There are still reasons for hope about the long-term strength of the economy.
Investment managers gave that assessment here at an investment outlook conference sponsored by MFS Investment Management, Boston, a unit of Sun Life Financial Inc., Toronto.
Michael Roberge, chief investment officer for U.S. investments at MFS, observed that few investors are in an optimistic mood.
Today, most investors are “crouching in a fetal position,” Roberge said. “At the end of the day, it is not [about] what the economy will do, but what is priced into the market.”
But Roberge noted that the typical recession lasts about 11 months.
If the current recession began in April, that means the bottom should come in March 2009, Roberge said.
When the bounce back comes, there could be “massive returns off the bottom,” Roberge said. “People will look back and wish that they had bought.”
Rather than fleeing to cash, investors should “slowly migrate” to high-quality stocks, Roberge said.
Eric Weisman, a member of MFS’s fixed income team, acknowledged that the current outlook appears to be bleak.
The “markets are pricing for a bad [recession],” Weisman said.

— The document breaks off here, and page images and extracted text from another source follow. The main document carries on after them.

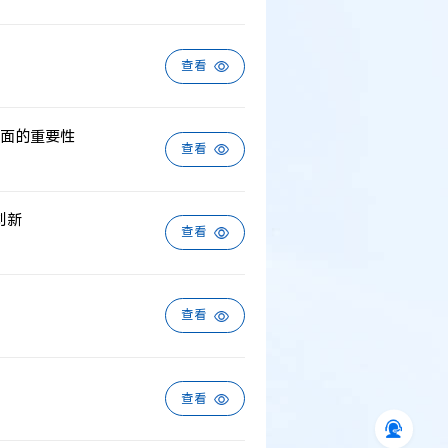
查看
面的重要性
查看
创新
查看
查看
查看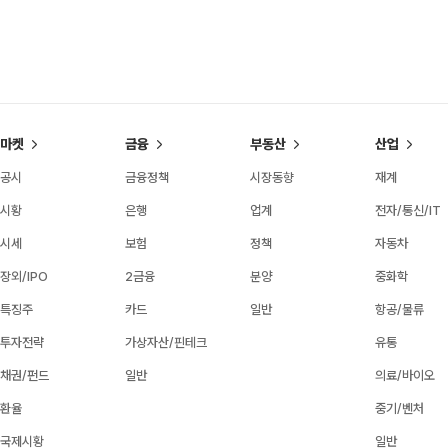
마켓
금융
부동산
산업
공시
금융정책
시장동향
재계
시황
은행
업계
전자/통신/IT
시세
보험
정책
자동차
장외/IPO
2금융
분양
중화학
특징주
카드
일반
항공/물류
투자전략
가상자산/핀테크
유통
채권/펀드
일반
의료/바이오
환율
중기/벤처
국제시황
일반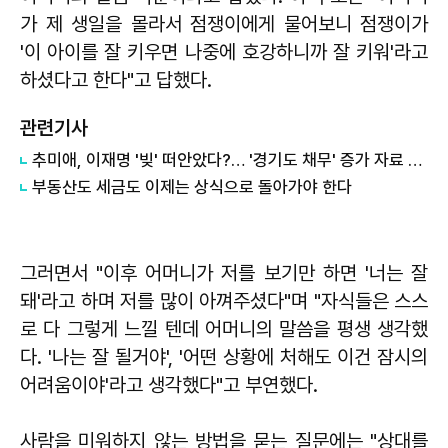
가 제 생일을 몰라서 점쟁이에게 물어보니 점쟁이가
'이 아이를 잘 키우면 나중에 호강하니까 잘 키워'라고
하셨다고 한다"고 답했다.
관련기사
추미애, 이재명 '빚' 떠안았다?… '경기도 채무' 증가 자료 실시간 확산
부동산도 세금도 이제는 상식으로 돌아가야 한다
그러면서 "이후 어머니가 저를 보기만 하면 '너는 잘
돼'라고 하며 저를 많이 아껴주셨다"며 "자식들은 스스
로 다 그렇게 느낄 텐데 어머니의 말씀을 평생 생각했
다. '나는 잘 될거야', '어떤 상황에 처해도 이건 잠시의
어려움이야'라고 생각했다"고 부연했다.
사람을 미워하지 않는 방법을 묻는 질문에는 "상대를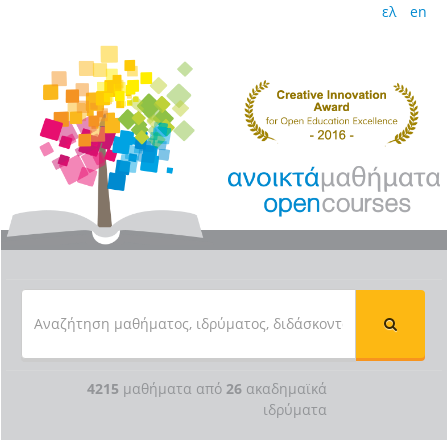
ελ
en
4215
μαθήματα από
26
ακαδημαϊκά
ιδρύματα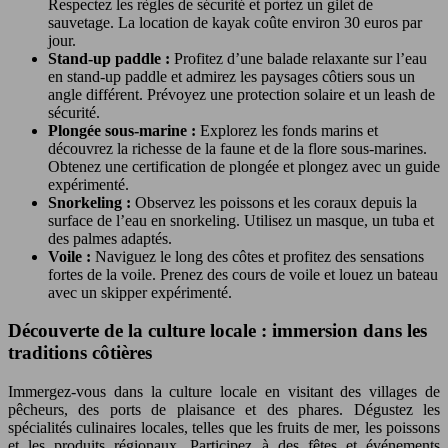
Respectez les règles de sécurité et portez un gilet de
sauvetage. La location de kayak coûte environ 30 euros par
jour.
Stand-up paddle :
Profitez d’une balade relaxante sur l’eau
en stand-up paddle et admirez les paysages côtiers sous un
angle différent. Prévoyez une protection solaire et un leash de
sécurité.
Plongée sous-marine :
Explorez les fonds marins et
découvrez la richesse de la faune et de la flore sous-marines.
Obtenez une certification de plongée et plongez avec un guide
expérimenté.
Snorkeling :
Observez les poissons et les coraux depuis la
surface de l’eau en snorkeling. Utilisez un masque, un tuba et
des palmes adaptés.
Voile :
Naviguez le long des côtes et profitez des sensations
fortes de la voile. Prenez des cours de voile et louez un bateau
avec un skipper expérimenté.
Découverte de la culture locale : immersion dans les
traditions côtières
Immergez-vous dans la culture locale en visitant des villages de
pêcheurs, des ports de plaisance et des phares. Dégustez les
spécialités culinaires locales, telles que les fruits de mer, les poissons
et les produits régionaux. Participez à des fêtes et événements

Consumers will have to buy 1 million of the 2.2 million housing units now on the U.S. market to restore equilibrium in the housing market, Weisman said.
But the current recession appears to be part of a normal, cyclical response to unsustainable market trends, Weisman said.
“Hopefully, the recession will not be long,” Weisman said.
Thomas Melendez, an MFS institutional portfolio manager for MFS’ international and global equity portfolios, said the markets will have to be brought back into equilibrium during a period of unprecedented volatility.
World stock markets have experienced more days of dramatic price moves since September than they did during the entire 40-month period between October 2003 and January 2007, Melendez said.
Fear of that kind of volatility “makes investors do the wrong things at the wrong time,” Melendez warned.
But China and India alone are graduating 1 million scientists per year, creating huge new groups of consumers, middle class consumers, and consumers who are setting down roots, Melendez said.
The emerging markets will be spending $20 billion on infrastructure over the next 10 years, Melendez predicted.
Also during the conference:
- Roberge said an auto industry bankruptcy without government intervention would be disastrous.
The government should help the auto makers, but it also should insist on a restructuring, not simply give away money, Roberge said.
- Roberge predicted that capital gains tax rates and dividend tax rates will increase, and that the government will impose more restrictions on use of leverage, hedge funds and credit default swaps.